The Palestinian Authority in the West Bank is corrupt and mismanaged and does at times incite violence, but it’s the last best hope for a two-state deal between Israelis and Palestinians. It also provides a basic infrastructure for Palestinian life and, as any Israeli intelligence officer will tell you, it provides vital, daily cooperation with Israel’s security services that has helped to keep the West Bank largely quiet for years — and relieved Israel of the costs of administering it directly.

But the arms race between Trump and the Democrats over who can be more unblinkingly pro-Israel has now led to a series of punitive U.S. actions against the Palestinian Authority that have brought it close to collapse. This only hastens the day when Palestinians will say to Bibi and Trump: “OK, you guys won. We lost. The two-state solution is gone, so let us become Israeli citizens, and give us the vote.”

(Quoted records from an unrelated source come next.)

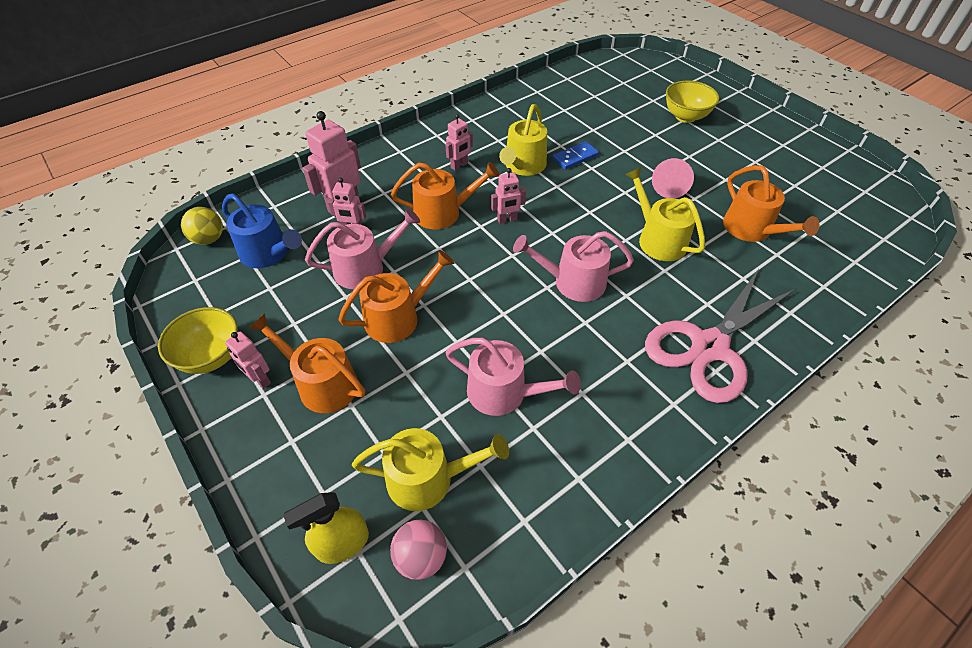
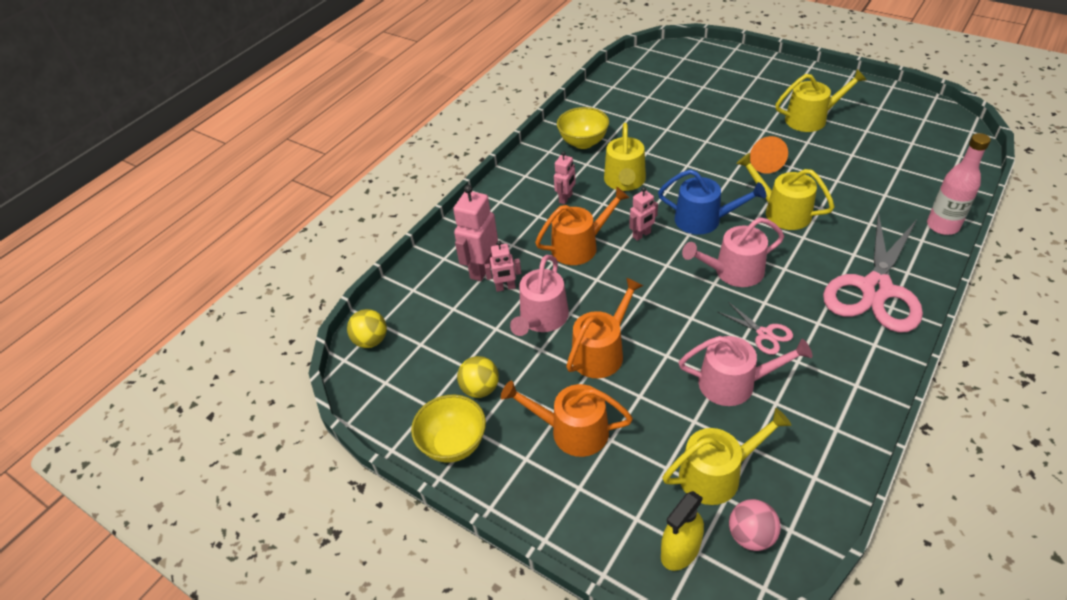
camera: 15 degrees left, 5 degrees down
blue watering can [222,194,302,268] -> blue watering can moved to [658,169,766,235]
pink robot [225,331,271,389] -> none
pink watering can [305,208,420,289] -> pink watering can turned 150 degrees clockwise [510,255,569,336]
blue domino [553,141,599,170] -> none
pink cone [652,158,694,198] -> orange cone [750,136,788,174]
yellow bowl [666,80,719,123] -> yellow bowl moved to [557,107,609,149]
orange watering can [723,165,819,242] -> none
none -> yellow ball [457,356,499,398]
none -> pink scissors [718,302,793,355]
none -> yellow watering can [775,69,866,132]
none -> pink bottle [927,133,991,235]

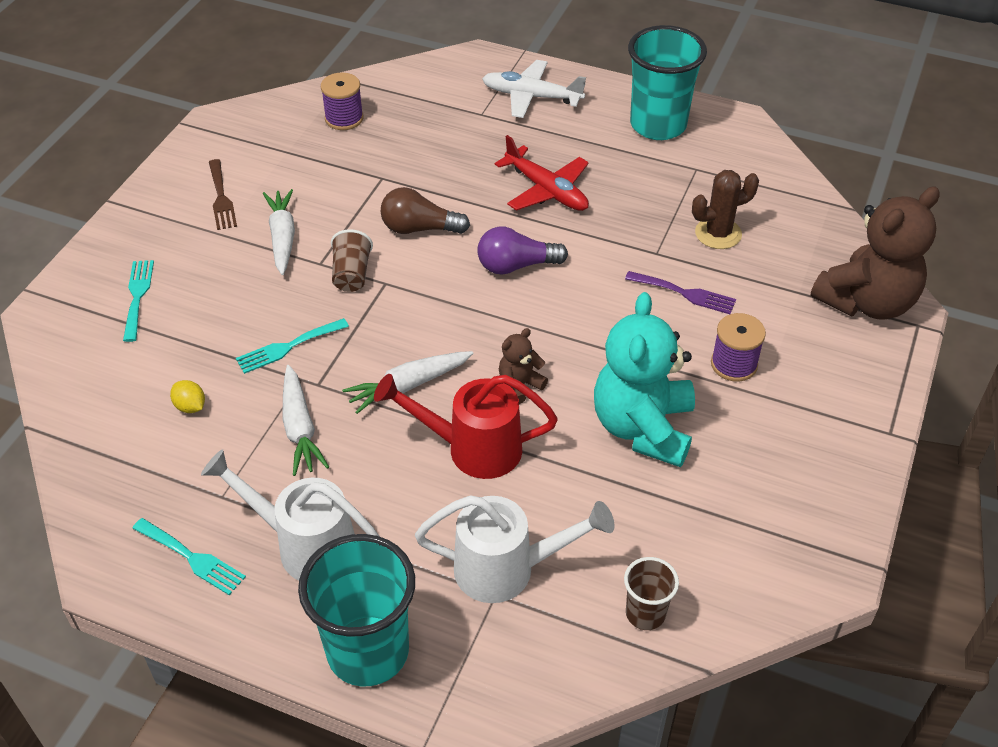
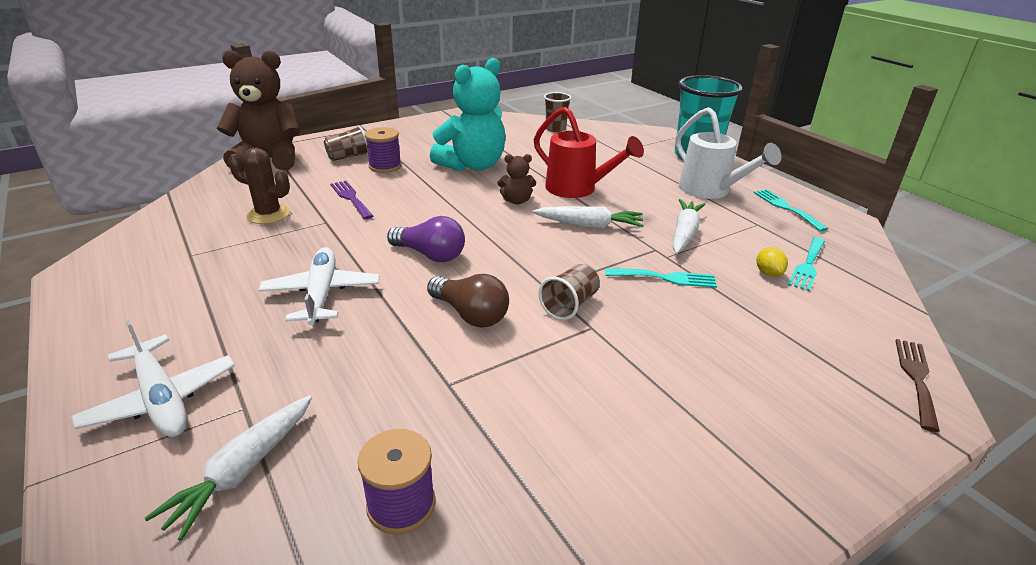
camera: 145 degrees left, 15 degrees down
turquoise fork [123,260,154,342] -> turquoise fork moved to [788,237,825,291]
brown fork [209,159,237,230] -> brown fork moved to [895,339,940,432]
white carrot [263,189,295,275] -> white carrot moved to [145,395,312,541]
white watering can [415,495,615,603] -> none
red plane [495,135,589,211] -> white plane [259,247,379,325]
turquoise cup [628,25,707,140] -> none
none -> brown cup [324,125,368,161]

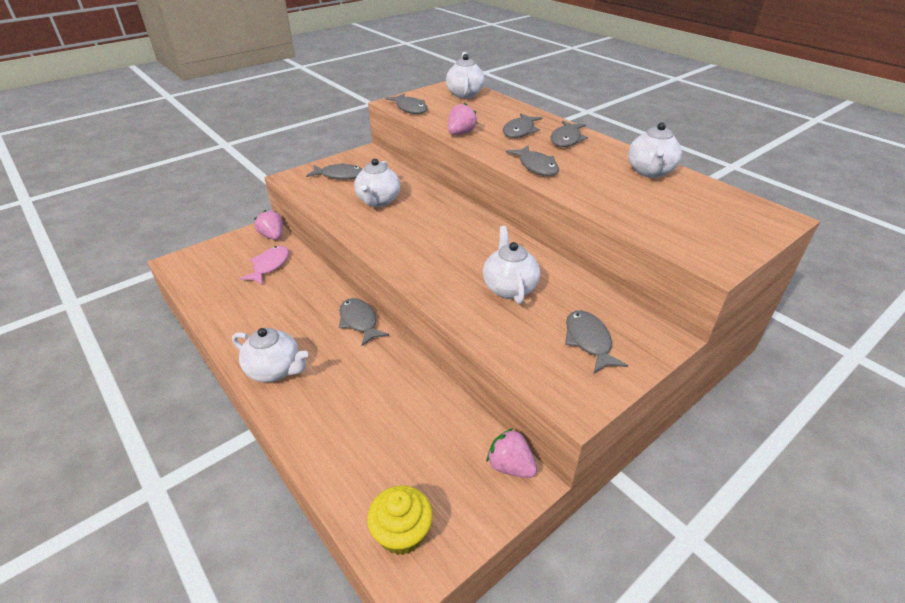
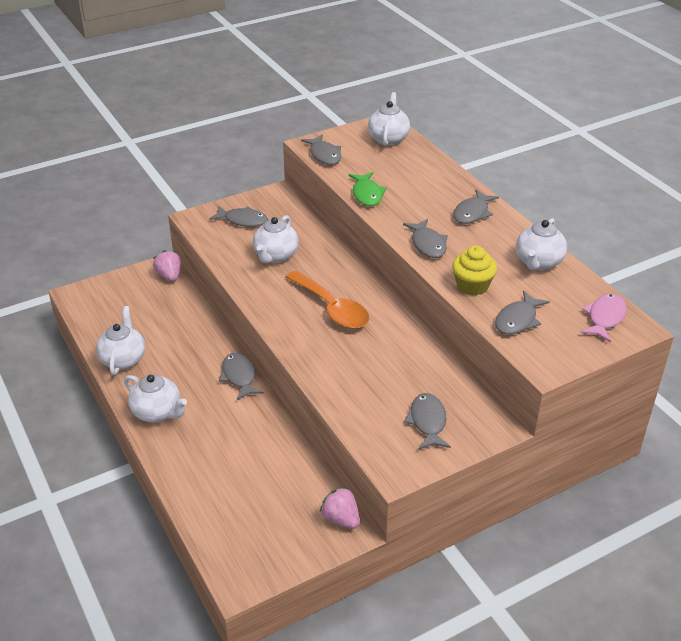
camera: 10 degrees right, 0 degrees up
pink fish [239,246,289,285] -> pink fish moved to [580,294,627,343]
yellow cupcake [367,486,433,555] -> yellow cupcake moved to [452,246,497,295]
pink strawberry [448,103,478,135] -> green fish [349,172,387,206]
white teapot [483,226,540,304] -> white teapot moved to [96,306,145,375]
grey fish [503,113,542,138] -> grey fish moved to [495,291,550,335]
none -> orange spoon [286,271,369,329]

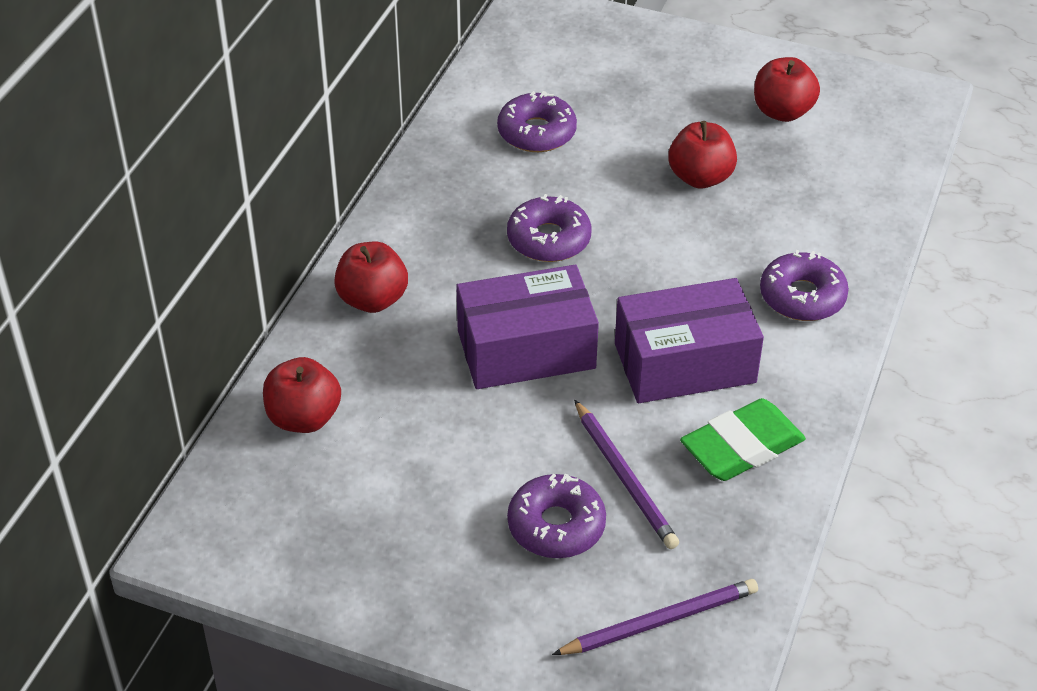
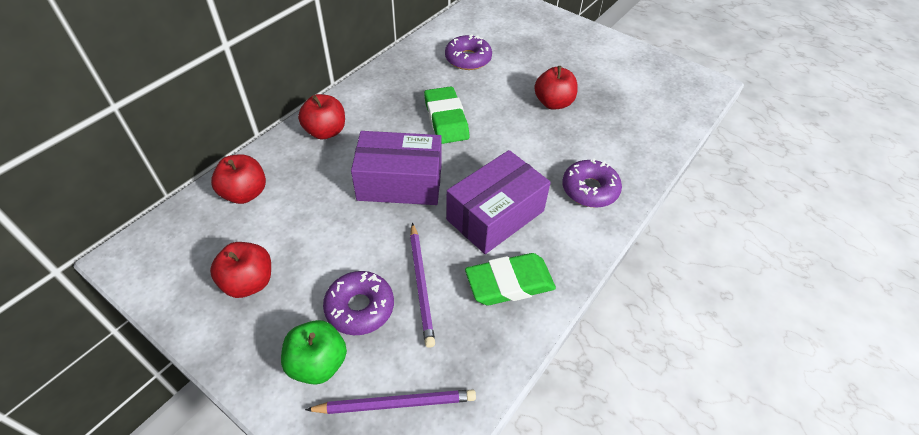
camera: 15 degrees right, 5 degrees up
purple donut [507,194,592,262] -> green eraser [424,86,469,144]
purple box [615,278,764,403] -> purple box turned 45 degrees counterclockwise [446,150,551,254]
red apple [754,57,820,122] -> red apple moved to [210,242,271,298]
none -> green apple [281,320,347,385]

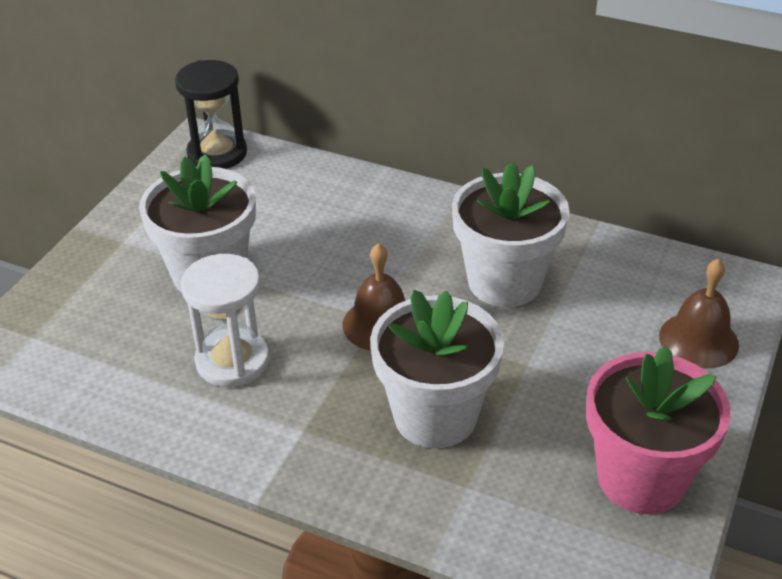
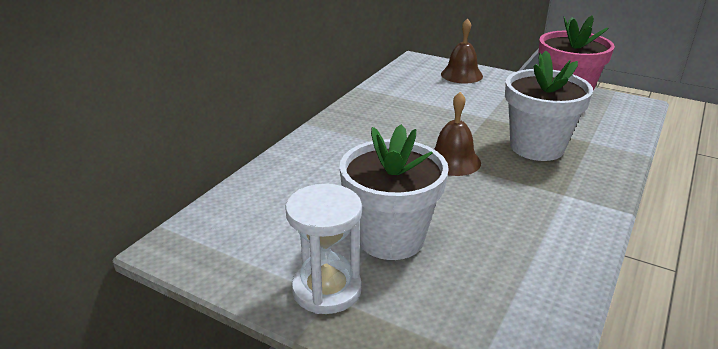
camera: 85 degrees left, 10 degrees down
black hourglass [175,60,247,169] -> none
white hourglass [181,254,269,387] -> white hourglass moved to [285,184,362,314]
white flower pot [452,161,570,307] -> none

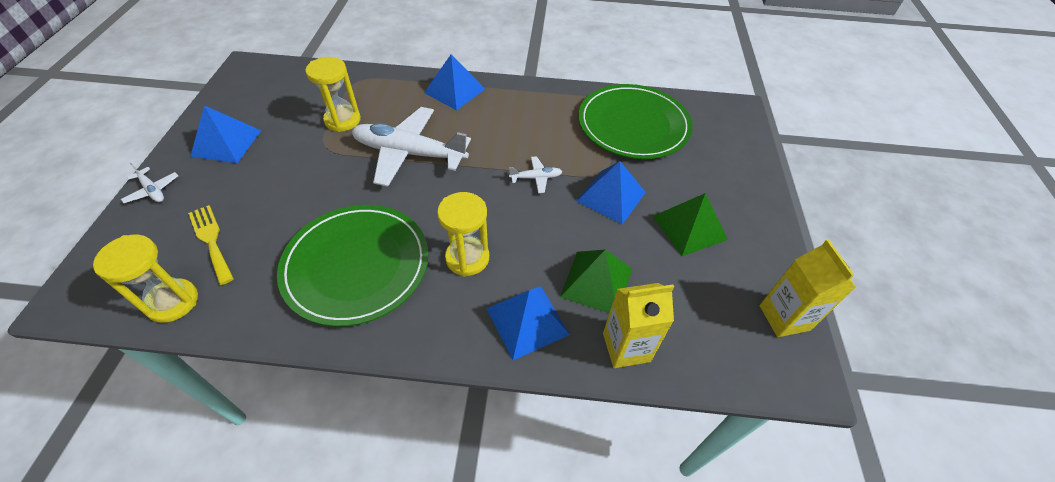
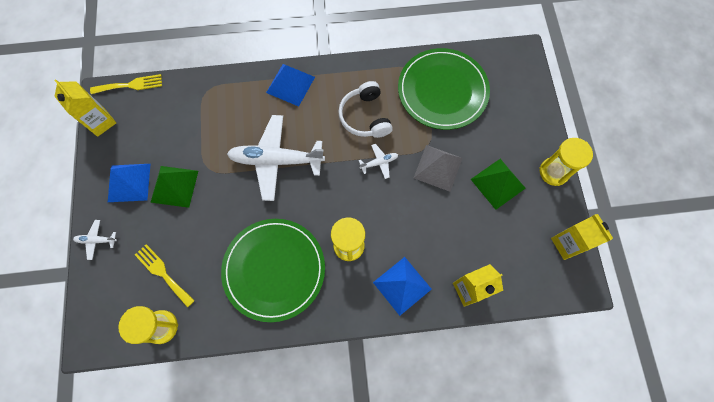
camera: 10 degrees left, 20 degrees up
white plane [121,163,178,203] -> white plane turned 150 degrees clockwise [73,220,117,260]
yellow hourglass [306,57,361,132] -> yellow hourglass moved to [539,138,593,186]
green pyramid [560,249,632,313] -> green pyramid moved to [150,166,198,208]
blue pyramid [576,161,646,225] -> grey pyramid [414,145,462,192]
none -> yellow carton [54,79,116,137]
none -> yellow fork [90,74,162,94]
none -> white headphones [338,81,393,138]

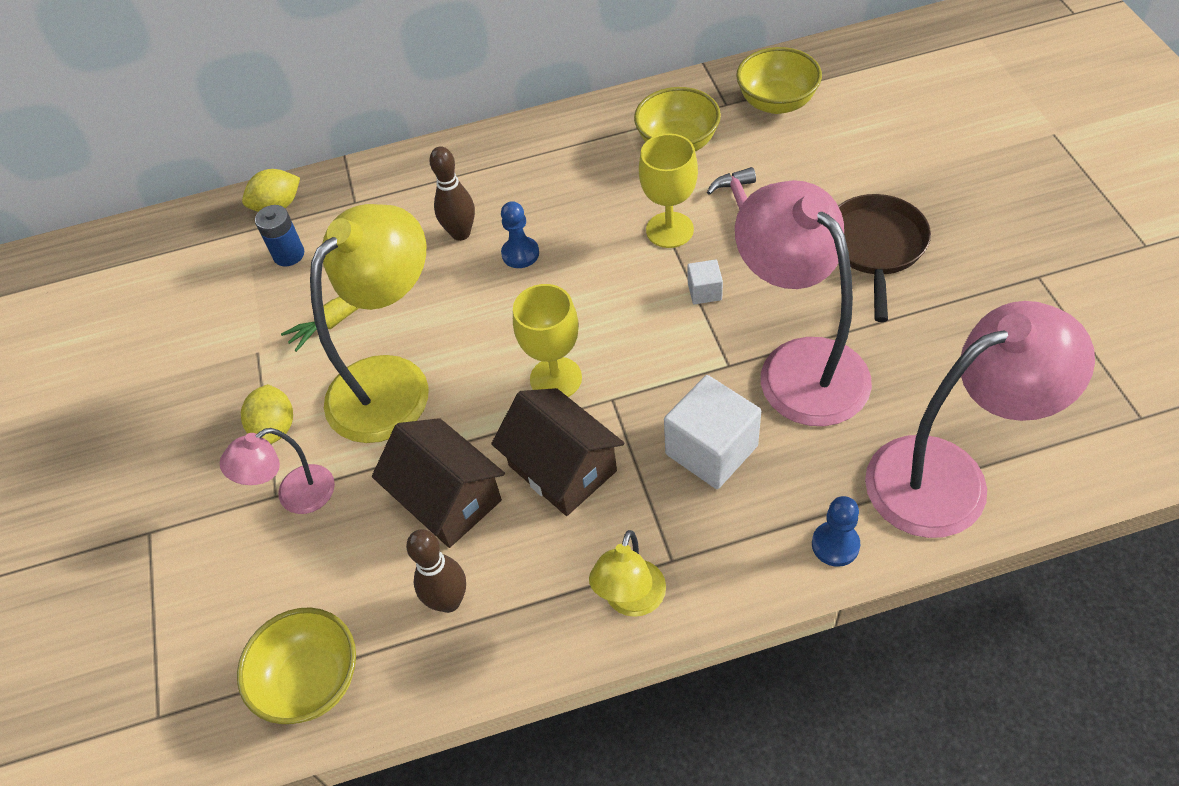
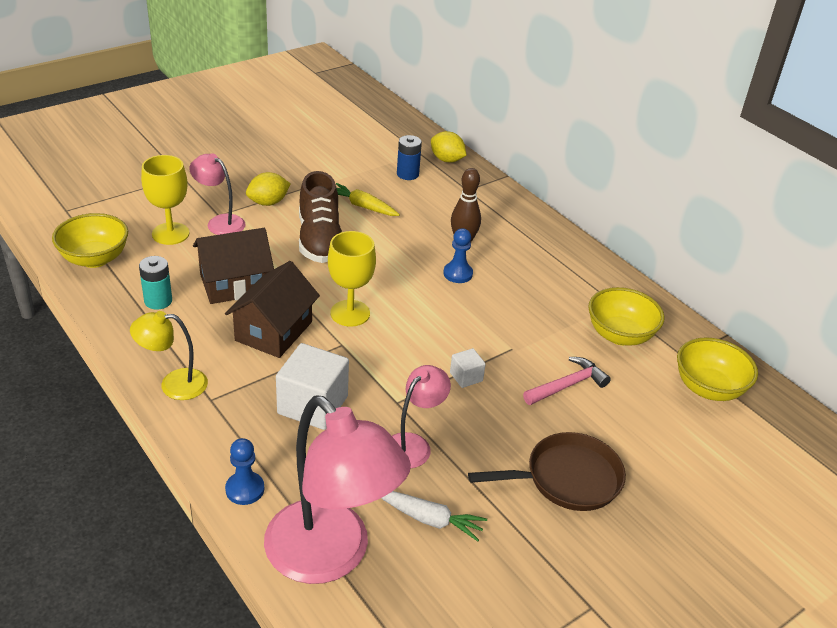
camera: 60 degrees right, 15 degrees down
yellow lamp [310,204,429,443] -> brown shoe [299,171,342,263]
brown house [372,418,505,548] -> brown house turned 45 degrees clockwise [193,228,274,304]
brown bowling pin [406,529,466,613] -> turquoise battery [139,256,172,310]
yellow goblet [639,133,698,248] -> yellow goblet moved to [141,155,189,245]
pink lamp [735,180,872,426] -> pink lamp [392,365,451,468], size x0.51
none -> white carrot [381,491,487,542]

No, you say, that will be prevented by Jared Kushner’s peace plan. I doubt that. The Kushner plan appears to be one of autonomy for the Palestinians — not an independent Palestinian state alongside Israel — and Kushner’s strategy is to offer the Palestinian people so many financial incentives that they will, in effect, overthrow their own leadership and accept the U.S. plan. Good luck with that.

In sum: There is no coherent U.S. strategy here. There is only a competition over who can love Israel to death the most for their own reasons.

So Trump will get his Adelson donations; Bibi will try to win re-election with Trump’s help and try to avoid jail on corruption charges by partnering with a racist party; the Palestinians will get blamed for everything, only some of which they’ll deserve; AIPAC will have a banner year raising money; Israel will keep absorbing the West Bank; and the question of whether or not to still support Israel — when it’s no longer a Jewish democracy — will tear apart every synagogue and Jewish organization across the world.

And the AIPAC convention of 2022 will feature a panel discussion it’s never had before: “Who lost Israel?”